2017/02/07

Favorites: Opening Night

Opening Night (1977)
Directed and written by John Cassavetes
Produced by Sam Shaw, Al Ruban, Michael Lally
Starring Gena Rowlands, Ben Gazzara, Joan Blondell, John Cassavetes, Paul Stewart, Laura Johnson, Zohra Lampert
The sudden death of an especially frantic fan (Johnson) following a theatrical performance is the catalyst that triggers its famous, jaded leading lady's (Rowlands) inevitable midlife crisis, prompting increasingly aberrant dysfunction, oppugnance to her role of a woman suffering the wane of her allure and all its associated power, and delusive encounters with the deceased as a reflection of her teenage self: initially affectionate visitations that lapse by realization to violent confrontations. Even as the volatile actress struggles by rationalization to deny all affinity to her wholly apposite persona during a succession of ebullitions and collapses, she's perforce the precessing lynchpin around which everyone in her compass revolves: the veteran playwright (Blondell) torn between fascination and frustration in observance of this tempest and equanimous producer (Stewart) who patiently weathers it, a former lover and co-star (Cassavetes) wisely distanced to sustain their professional relationship, her rock of a director (Gazzara) scarcely at amorous arm's length from the star he adores, and his quietly long-suffering wife (Lampert), whose envy of her is tempered by respect.
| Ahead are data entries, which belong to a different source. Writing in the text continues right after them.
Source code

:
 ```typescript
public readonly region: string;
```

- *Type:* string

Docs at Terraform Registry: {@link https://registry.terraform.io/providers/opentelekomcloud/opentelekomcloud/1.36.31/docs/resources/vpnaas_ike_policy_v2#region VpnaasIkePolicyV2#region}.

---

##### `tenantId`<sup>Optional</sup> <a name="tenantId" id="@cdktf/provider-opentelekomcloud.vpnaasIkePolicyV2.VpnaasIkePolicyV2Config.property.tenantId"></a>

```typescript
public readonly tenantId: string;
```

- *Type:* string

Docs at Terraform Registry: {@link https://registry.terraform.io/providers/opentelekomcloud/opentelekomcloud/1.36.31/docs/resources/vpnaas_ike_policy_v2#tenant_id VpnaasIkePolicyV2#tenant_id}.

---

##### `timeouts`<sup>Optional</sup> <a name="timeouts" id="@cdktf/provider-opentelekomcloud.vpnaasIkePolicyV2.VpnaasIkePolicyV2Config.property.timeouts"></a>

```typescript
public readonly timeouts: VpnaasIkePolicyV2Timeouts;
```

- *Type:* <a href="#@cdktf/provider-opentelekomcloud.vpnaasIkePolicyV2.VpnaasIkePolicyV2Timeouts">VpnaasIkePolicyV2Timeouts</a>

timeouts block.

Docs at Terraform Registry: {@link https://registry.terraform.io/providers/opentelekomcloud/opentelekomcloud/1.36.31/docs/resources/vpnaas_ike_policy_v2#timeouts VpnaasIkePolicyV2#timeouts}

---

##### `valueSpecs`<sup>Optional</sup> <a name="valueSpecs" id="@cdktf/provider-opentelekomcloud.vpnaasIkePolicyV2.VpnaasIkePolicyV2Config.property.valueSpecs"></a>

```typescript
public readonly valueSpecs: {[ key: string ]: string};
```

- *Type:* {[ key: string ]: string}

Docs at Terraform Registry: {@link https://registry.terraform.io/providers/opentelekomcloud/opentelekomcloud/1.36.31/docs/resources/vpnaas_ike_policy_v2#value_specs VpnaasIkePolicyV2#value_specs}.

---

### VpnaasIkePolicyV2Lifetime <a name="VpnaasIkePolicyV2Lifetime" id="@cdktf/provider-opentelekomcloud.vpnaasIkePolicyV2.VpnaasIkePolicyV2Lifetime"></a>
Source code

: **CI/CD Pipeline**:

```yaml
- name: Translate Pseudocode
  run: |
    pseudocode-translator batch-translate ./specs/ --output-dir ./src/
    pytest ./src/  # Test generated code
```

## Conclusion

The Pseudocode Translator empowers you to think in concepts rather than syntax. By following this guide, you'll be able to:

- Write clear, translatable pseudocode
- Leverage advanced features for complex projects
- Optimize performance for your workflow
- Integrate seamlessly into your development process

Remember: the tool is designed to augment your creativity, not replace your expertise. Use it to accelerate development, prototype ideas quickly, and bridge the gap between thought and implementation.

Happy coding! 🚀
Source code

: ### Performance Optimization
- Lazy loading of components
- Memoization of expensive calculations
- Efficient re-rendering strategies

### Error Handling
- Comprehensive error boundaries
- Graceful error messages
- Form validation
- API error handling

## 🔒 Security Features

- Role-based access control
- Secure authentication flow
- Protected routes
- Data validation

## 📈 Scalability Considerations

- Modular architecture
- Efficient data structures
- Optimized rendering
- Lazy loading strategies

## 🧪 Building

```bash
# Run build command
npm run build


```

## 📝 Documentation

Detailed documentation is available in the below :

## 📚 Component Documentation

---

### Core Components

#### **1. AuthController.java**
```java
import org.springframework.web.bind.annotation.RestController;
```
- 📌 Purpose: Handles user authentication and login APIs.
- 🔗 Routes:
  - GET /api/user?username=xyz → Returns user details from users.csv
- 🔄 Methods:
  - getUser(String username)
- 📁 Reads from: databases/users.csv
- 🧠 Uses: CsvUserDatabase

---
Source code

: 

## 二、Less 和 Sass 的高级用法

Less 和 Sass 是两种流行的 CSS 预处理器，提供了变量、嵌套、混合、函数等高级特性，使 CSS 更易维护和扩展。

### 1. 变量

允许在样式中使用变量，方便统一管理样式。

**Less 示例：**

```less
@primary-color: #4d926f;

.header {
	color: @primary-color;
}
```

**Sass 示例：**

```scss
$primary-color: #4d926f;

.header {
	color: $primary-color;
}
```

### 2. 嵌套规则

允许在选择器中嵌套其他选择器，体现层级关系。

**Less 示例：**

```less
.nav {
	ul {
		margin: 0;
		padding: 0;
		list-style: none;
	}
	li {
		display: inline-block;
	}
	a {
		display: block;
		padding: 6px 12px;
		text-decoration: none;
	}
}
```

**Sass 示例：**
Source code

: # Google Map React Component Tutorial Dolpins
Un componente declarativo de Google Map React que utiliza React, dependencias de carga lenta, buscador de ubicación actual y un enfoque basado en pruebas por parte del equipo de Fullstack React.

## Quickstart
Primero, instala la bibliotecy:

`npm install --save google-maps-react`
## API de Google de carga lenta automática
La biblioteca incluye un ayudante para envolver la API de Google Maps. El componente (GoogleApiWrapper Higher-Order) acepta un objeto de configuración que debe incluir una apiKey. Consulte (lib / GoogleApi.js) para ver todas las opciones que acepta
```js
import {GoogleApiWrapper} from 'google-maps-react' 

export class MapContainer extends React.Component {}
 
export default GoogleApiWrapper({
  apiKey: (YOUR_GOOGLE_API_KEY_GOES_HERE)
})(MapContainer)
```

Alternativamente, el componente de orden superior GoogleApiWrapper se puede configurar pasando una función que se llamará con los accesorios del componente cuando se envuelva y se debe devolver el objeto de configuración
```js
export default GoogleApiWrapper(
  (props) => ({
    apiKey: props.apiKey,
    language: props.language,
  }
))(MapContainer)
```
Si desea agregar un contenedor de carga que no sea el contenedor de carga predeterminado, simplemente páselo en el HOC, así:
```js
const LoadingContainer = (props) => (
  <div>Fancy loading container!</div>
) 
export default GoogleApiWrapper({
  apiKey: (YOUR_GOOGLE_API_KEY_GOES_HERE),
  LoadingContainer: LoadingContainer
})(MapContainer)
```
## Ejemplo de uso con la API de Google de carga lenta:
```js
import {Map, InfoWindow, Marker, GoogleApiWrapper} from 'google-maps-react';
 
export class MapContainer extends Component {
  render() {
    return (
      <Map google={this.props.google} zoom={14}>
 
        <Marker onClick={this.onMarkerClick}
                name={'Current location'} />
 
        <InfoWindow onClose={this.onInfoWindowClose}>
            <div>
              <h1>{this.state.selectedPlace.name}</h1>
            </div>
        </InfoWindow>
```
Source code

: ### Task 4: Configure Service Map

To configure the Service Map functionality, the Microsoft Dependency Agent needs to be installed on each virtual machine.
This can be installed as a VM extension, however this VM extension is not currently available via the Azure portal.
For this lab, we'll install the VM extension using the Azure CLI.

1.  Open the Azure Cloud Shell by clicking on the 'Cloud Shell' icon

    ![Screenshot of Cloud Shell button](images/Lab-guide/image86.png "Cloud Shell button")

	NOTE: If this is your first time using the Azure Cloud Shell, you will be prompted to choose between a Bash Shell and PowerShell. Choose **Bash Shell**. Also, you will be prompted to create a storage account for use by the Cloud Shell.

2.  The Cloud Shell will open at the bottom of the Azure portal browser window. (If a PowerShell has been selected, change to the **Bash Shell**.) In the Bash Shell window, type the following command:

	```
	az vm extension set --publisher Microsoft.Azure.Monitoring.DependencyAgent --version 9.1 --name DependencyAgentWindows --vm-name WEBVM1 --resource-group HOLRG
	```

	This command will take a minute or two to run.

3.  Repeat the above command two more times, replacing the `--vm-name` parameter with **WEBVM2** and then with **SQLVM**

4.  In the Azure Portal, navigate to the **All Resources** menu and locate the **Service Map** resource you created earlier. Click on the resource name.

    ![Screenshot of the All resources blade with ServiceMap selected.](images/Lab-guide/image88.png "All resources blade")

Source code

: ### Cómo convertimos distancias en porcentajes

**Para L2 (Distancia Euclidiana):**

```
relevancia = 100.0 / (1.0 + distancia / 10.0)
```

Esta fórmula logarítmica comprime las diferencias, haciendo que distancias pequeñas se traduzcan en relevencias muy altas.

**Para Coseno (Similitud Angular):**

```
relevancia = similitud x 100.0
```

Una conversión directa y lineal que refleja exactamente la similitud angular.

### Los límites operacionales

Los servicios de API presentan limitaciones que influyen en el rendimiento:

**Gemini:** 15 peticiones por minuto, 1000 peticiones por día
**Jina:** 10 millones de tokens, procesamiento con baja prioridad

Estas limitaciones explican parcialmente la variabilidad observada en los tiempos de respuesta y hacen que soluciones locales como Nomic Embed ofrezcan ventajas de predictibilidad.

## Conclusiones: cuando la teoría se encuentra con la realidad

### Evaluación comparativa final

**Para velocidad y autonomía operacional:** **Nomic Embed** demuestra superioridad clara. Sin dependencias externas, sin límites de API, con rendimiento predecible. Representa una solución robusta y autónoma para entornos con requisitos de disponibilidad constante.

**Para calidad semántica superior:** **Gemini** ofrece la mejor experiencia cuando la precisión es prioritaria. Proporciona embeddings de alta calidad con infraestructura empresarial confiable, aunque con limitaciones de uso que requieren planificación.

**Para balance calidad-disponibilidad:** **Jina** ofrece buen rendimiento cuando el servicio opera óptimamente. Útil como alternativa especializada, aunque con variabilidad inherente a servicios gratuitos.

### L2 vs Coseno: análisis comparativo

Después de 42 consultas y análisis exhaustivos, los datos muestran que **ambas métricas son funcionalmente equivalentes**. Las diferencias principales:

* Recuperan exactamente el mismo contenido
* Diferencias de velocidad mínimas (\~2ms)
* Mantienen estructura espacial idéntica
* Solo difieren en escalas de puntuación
Cassavetes' sixth collaboration with his spouse and most disastrous flop is one of his very finest films, shot in Pasadena with moderate experiment to maximize its evocation of shock, intimacy and the disquiet thrill of dramaturgy. By relegating himself to an imperative yet fittingly unflattering character, the independent icon situated himself optimally to work his experient cast to their utmost, substantiating both his trademark verisimilitude -- essentially a motional still-life in close-up -- and the veneer of staged artifice as parts parallel personalities. More indisposed than incapable of tackling her role's rigors, the frailties of Rowlands' lead dissolve the fourth wall to her attendees' mixed disdain and ovation -- indulgences culminating at the contemporaneity of her drunken prostration and the play's premiere in New York as an extemporary episode of unexpectedly triumphal compliance to her production's burden and audience's appetites. Regrettably, this feature's transient, overlooked theatrical runs in L.A. and NYC didn't mirror the eclat of its conclusion.